Rep. Raul Grijalva (D, Ariz.) concluded his environmental justice tour with a hearing on Thursday to discuss his newly-introduced Environmental Justice for All Act. The bill was praised by community activists, but was harshly criticized by western lawmakers who fear it would be an insurmountable barrier to energy development.

The legislation was drafted with input from a variety of stakeholders, including environmental justice communities, industry, and activist groups.

“The legislation furthers environmental justice objectives in a variety of ways. The bill includes several provisions to ensure more equitable access to parks and recreation opportunities for underserved communities. The bill requires federal agencies to provide early and meaningful community involvement opportunities under NEPA when proposing an action impacting an environmental justice community,” said Grijalva, who explained that the legislation will also improve tribal involvement.

Fellow Arizona Rep. Paul Gosar (R) disagreed with Grijalva’s assessment of the legislation’s impacts, explaining that though the legislation’s goals were “laudable and bipartisan,” it imposed “a slew of new environmental mandates” that would cripple the energy industry and gut state budgets.

“This legislation will impose fees on the oil gas and coal industries and transfers those revenues to communities and workers that have lost conventional energy jobs,” he said. “These new fees will cause unnecessary job losses in the energy sector and ensure that this new revenue stream for economic development systems is ultimately eliminated by destroying the energy industry.”

**Exercise requirements**
1. Answer these questions about the article on the Environmental Justice for All Act:
(a) What state does Rep. Raul Grijalva represent?
(b) Under what law does the bill require federal agencies to offer early and meaningful community involvement?
(c) According to Rep. Paul Gosar, which industries would the new fees be imposed on?
2. List every group of stakeholders that the article on the Environmental Justice for All Act says gave input when the legislation was drafted.
3. Carry on the article about the hearing on the Environmental Justice for All Act, starting after its last sentence.
The items that come after this article have no connection to it.

**Dataset records**
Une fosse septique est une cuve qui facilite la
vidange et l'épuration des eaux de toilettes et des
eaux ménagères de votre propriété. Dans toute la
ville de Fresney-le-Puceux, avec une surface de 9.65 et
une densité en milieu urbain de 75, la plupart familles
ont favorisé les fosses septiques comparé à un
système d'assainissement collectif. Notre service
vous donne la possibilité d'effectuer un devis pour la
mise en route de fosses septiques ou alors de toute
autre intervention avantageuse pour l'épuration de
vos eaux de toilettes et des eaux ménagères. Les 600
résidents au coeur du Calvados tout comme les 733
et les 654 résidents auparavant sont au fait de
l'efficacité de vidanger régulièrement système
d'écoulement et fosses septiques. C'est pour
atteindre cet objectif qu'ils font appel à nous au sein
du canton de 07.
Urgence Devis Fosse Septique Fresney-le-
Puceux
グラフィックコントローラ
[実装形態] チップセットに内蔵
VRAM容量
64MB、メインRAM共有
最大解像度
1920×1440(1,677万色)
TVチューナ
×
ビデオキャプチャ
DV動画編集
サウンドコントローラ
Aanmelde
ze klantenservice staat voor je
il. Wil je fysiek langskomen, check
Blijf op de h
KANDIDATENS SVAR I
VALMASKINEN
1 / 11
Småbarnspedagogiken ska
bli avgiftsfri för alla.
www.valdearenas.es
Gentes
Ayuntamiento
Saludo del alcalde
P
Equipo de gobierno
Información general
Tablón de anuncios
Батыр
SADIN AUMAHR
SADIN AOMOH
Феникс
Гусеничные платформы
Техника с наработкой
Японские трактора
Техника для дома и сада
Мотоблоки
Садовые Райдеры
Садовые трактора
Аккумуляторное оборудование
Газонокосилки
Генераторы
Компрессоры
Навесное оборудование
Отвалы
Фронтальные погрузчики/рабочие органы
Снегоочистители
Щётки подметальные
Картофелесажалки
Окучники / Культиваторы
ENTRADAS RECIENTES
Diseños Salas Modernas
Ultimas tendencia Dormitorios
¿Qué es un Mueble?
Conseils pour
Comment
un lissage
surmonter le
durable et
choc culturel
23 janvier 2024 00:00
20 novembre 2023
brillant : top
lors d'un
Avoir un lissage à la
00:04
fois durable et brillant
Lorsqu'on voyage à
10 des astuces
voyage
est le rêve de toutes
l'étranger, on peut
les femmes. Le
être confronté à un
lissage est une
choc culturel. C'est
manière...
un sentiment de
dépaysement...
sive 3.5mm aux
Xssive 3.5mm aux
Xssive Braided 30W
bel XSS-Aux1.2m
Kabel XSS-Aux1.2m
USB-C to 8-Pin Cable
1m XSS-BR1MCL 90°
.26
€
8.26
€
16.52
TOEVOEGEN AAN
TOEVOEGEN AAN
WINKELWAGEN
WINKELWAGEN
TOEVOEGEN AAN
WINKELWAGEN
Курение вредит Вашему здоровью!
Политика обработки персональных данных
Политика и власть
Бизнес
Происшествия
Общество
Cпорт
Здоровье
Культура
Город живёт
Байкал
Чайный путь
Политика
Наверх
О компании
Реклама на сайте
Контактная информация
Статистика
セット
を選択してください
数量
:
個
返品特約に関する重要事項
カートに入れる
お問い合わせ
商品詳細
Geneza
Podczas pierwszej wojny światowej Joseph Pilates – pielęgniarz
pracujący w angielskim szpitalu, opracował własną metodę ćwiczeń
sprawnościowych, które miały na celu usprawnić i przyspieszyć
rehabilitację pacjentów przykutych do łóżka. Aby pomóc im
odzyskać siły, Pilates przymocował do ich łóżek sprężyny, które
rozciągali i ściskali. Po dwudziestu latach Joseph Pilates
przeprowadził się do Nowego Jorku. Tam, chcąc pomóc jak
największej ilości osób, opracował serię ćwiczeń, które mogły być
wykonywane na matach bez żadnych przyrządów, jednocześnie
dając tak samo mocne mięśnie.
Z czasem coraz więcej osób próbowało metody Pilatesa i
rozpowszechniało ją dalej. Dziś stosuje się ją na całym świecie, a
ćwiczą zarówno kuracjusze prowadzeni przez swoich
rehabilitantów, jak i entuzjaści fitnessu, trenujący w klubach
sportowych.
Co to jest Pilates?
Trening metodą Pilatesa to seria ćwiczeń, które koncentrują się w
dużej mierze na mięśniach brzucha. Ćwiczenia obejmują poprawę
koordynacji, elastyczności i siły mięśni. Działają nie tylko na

**Expected results**
1.
(a) Arizona
(b) NEPA
(c) The oil, gas and coal industries

2. Environmental justice communities, industry, activist groups

3.
The legislation expands the regulatory approval process under the National Environmental Policy Act, something that Gosar warned would cause delays in new infrastructure and energy development projects. Gosar predicted that not only would the legislation lower employment in western states and leave communities woefully short of the tax revenues they need to pay for services including roads and schools, it also opened the door for lengthy permitting battles that would stymie development.

“This bill goes a step further and requires federal agencies develop a so-called community impact report assessing potential environmental hazards for any federal action even those where concerns already have been addressed under NEPA, the Clean Air Act and the Clean Water Act,” he continued.  “I think common sense tells us that every project that might make a meaningful difference in improving a vulnerable community will be derailed by endless litigation if this bill passes.”

“Can we really afford to take California’s policies nationwide?” Gosar concluded.

Patrick Hollie, president of Reaching America, an organization addressing social issues facing Africa-American communities, including energy security, agreed, speaking of how domestic energy production provides both employment and affordable energy to low-income Americans.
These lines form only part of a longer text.